Tras la explosión de casos de coronavirus a causa de la variante Ómicron, los expertos indicaron cuál es el impacto de la tercera ola en el país y por qué es más leve que las anteriores. A pesar de que Argentina sigue rompiendo récords de infectados, los especialistas explicaron que la vacunación hizo que este rebrote sea menos virulento que los previos, ya que la mayoría de los contagiados no requieren internación ni desarrollan cuadros graves.
“La vacuna nos encuentra mejor parados porque al inicio de la pandemia irrumpió un virus de una capacidad destructiva indetenible y totalmente desconocido. Ahora suben las atenciones sanitarias por los no vacunados: los que se mueren en la Argentina son los no vacunados o los mal vacunados, sin completar los esquemas”, sostuvo el infectólogo Hugo Pizzi, de la Universidad Nacional de Córdoba, y remarcó: “Las terapias intensivas tienen enfermos no vacunados, lo mismo pasa en Italia y en otros países de Europa. Los médicos de Francia están en una disyuntiva porque no quieren atender a los no vacunados. El cerco se está cerrando hacia los no vacunados que tienen falta de empatía, de criterio y de solidaridad”.
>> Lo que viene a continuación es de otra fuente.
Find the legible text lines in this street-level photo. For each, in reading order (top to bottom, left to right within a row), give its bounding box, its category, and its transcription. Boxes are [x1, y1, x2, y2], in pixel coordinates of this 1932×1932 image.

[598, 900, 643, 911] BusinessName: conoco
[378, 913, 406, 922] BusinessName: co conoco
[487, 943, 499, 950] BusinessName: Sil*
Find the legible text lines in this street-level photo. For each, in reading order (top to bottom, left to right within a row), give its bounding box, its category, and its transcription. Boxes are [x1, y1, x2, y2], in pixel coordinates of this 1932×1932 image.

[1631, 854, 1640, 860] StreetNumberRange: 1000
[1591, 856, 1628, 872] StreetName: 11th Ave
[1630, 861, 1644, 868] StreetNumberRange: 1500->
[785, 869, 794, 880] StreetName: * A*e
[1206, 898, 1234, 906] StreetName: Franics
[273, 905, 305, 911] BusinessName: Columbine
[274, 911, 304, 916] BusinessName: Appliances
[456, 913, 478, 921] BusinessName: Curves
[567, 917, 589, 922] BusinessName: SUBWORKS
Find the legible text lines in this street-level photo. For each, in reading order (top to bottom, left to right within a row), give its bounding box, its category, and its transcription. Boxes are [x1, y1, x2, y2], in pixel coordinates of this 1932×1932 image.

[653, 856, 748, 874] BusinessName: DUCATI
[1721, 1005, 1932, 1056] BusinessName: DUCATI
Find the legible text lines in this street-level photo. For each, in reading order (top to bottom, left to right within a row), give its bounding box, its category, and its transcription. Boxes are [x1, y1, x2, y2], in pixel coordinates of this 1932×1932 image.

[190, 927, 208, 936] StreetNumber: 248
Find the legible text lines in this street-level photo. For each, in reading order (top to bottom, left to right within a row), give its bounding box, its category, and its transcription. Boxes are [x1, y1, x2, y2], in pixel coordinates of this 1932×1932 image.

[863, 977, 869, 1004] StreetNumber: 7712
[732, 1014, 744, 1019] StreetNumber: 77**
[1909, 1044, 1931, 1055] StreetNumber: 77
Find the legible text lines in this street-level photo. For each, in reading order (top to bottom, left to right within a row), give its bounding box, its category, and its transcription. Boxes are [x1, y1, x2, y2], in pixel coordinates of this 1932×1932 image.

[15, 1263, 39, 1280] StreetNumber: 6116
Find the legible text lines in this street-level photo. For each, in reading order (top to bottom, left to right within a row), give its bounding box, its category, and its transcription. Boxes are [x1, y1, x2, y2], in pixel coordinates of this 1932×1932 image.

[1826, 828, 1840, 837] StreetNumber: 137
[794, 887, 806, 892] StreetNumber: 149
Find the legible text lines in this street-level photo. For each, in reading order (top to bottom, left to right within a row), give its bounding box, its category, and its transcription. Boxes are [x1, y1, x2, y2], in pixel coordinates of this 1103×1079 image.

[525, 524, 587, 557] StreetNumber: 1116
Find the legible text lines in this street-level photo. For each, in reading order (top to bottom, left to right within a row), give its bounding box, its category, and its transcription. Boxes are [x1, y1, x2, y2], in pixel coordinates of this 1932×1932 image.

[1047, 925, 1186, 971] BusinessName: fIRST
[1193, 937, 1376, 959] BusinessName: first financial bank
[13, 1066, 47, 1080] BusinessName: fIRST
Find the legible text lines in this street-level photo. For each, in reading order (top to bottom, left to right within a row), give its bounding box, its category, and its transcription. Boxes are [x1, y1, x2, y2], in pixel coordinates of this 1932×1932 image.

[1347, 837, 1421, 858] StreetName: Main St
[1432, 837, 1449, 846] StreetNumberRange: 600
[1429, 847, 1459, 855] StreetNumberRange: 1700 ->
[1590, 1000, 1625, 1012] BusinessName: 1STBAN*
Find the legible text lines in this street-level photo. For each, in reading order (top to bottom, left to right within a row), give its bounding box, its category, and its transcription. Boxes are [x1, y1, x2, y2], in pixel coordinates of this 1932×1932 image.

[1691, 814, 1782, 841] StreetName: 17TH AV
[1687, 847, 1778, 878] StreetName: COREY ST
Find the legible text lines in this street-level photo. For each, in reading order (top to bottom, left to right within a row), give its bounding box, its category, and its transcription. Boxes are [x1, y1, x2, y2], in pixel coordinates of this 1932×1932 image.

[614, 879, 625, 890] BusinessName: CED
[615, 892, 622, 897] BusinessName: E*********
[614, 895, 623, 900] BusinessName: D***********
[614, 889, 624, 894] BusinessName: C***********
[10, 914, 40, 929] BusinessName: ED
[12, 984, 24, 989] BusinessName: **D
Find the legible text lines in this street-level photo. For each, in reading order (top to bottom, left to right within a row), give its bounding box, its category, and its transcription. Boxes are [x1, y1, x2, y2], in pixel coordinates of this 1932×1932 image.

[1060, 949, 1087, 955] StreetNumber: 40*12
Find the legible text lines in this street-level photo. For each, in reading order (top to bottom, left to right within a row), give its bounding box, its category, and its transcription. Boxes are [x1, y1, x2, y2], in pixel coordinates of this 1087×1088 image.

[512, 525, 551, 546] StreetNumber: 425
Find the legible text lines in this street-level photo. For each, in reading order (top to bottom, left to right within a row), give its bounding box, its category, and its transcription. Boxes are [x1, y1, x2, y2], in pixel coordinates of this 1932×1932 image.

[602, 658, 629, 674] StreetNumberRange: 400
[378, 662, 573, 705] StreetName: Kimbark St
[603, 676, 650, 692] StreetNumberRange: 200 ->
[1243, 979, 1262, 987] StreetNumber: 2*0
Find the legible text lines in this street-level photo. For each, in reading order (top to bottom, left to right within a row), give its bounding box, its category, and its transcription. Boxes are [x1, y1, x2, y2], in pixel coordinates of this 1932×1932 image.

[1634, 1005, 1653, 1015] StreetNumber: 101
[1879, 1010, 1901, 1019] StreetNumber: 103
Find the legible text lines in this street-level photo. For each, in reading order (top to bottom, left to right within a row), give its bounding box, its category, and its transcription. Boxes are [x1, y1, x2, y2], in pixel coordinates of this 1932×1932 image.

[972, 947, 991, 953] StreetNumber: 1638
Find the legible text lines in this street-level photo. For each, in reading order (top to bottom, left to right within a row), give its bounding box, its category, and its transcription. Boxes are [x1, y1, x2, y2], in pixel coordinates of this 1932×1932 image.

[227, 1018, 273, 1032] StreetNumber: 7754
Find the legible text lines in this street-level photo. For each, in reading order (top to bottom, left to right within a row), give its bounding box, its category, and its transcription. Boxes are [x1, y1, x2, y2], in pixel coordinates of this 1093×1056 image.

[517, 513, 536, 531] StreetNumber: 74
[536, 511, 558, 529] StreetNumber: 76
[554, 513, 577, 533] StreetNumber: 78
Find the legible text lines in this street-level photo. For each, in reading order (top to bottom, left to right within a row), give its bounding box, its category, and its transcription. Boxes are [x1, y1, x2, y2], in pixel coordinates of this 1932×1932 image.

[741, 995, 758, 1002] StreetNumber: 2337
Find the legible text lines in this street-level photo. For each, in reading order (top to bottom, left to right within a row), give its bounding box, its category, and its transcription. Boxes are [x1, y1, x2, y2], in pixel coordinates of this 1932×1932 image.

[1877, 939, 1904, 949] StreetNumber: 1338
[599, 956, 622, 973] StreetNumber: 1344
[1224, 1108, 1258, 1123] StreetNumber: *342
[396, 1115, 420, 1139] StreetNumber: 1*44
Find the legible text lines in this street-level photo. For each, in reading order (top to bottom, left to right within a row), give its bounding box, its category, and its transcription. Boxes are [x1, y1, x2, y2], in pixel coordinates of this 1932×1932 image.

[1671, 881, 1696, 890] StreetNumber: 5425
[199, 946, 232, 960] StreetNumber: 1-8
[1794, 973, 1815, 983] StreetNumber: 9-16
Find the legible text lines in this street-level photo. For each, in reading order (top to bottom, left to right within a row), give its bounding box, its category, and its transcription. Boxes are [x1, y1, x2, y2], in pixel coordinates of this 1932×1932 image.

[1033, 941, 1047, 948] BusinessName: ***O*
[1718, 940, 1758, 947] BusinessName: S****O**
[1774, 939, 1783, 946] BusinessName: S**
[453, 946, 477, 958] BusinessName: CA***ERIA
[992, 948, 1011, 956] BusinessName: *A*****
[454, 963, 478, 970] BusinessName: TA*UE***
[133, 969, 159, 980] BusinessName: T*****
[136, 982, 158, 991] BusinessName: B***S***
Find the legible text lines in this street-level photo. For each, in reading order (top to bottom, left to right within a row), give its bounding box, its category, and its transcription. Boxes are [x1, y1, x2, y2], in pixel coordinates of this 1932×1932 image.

Vale recordar que en el peor momento de la pandemia, durante la segunda ola y a mitad del año pasado, se combinó la elevada cantidad de contagios con la cifra alta de muertes y de ocupación de camas en hospitales. Los sistemas sanitarios de las principales ciudades estuvieron saturados y al borde del colapso, con derivaciones entre provincias y readecuaciones de las instalaciones para generar nuevos espacios de cuidados críticos.
A fines de marzo de 2021 se inició la pendiente más pronunciada en el número de casos al pasar de una media diaria de 7.000 casos a los 24.000 de abril y los 32.000 de julio, con días de hasta 41.000 contagiados. El promedio semanal de muertos por día llegó a 620.
En cuanto al primer brote, que empezó con el inicio de la cuarentena en la Argentina en marzo de 2020, había 31 casos activos que fueron aumentando en forma progresiva y en junio la curva comenzó a subir, con 564 casos por día y un promedio diario semanal de 684. El ascenso más vertiginoso se produjo a partir de agosto, con entre 7.000 y 10.000 nuevos enfermos por jornada, hasta el pico máximo que llegaría dos meses después: Los 18.326 casos del 21 de octubre marcaron el techo cuando todavía no había vacunas disponibles, para luego entrar en un retroceso que se extendió hasta mediados de diciembre con un nuevo repunte.
En esa primera ola los fallecimientos comenzaron a subir en julio y desde mediados de septiembre tuvieron un salto abrupto cuando pasaron de una media diaria de 240 a 400, para luego ir bajando en forma escalonada hasta fin de año y mantener una evolución intermitente durante el primer trimestre de 2021.
De esta, manera, a pesar del fuerte aumento de casos desde diciembre en Argentina, la tasa de mortalidad se mantiene en baja y también las internaciones en las UTI con una ocupación del 37,8% en todo el país y del 38,8% en el área metropolitana: “La tremenda contagiosidad de ómicron hizo que se diseminara con una velocidad inusual. En la Argentina hay un escenario bastante menos nocivo que las olas anteriores porque estamos en presencia de mucha población vacunada; no sería lo mismo si no hubiera tanta gente vacunada por eso estamos viendo que la tasa de internación de terapia intensiva aumentó, pero no con un ritmo tan grande”, explicó Luis Camera, secretario de la Sociedad Argentina de Medicina.
“Esta ola es movilizada por ómicron y delta, en su gran mayoría, ambas con un comportamiento biológico diferente: delta es más agresiva de todas las que surgieron (más que gamma y lambda) y ómicron es la menos agresiva y lesiva porque es muy menor la posibilidad de generar neumonía. De alguna manera se trata de un virus más benigno”, agregó Camera, y concluyó: “En esta tercera ola la letalidad será mucho menor, habrá diez veces menos de pérdida de vidas. Es un análisis que ya se está haciendo por lo cual la vacuna es la gran diferencia”.